# About this exercise
Below are entries. Reproduce exactly the lines between the line holding "We deeply appreciate our partnership" and the line holding "Other news and events", inclusive, and only those.
####
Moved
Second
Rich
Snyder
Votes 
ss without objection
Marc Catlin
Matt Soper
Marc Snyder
####
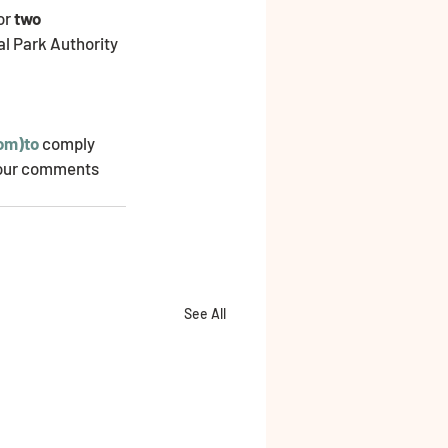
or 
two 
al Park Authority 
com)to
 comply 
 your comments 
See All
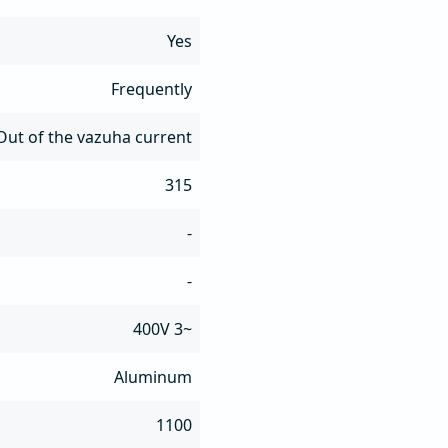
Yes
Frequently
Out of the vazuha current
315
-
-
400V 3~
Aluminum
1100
####
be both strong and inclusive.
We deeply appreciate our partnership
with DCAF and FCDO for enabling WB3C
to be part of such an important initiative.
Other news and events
####
# Output below
We deeply appreciate our partnership
with DCAF and FCDO for enabling WB3C
to be part of such an important initiative.
Other news and events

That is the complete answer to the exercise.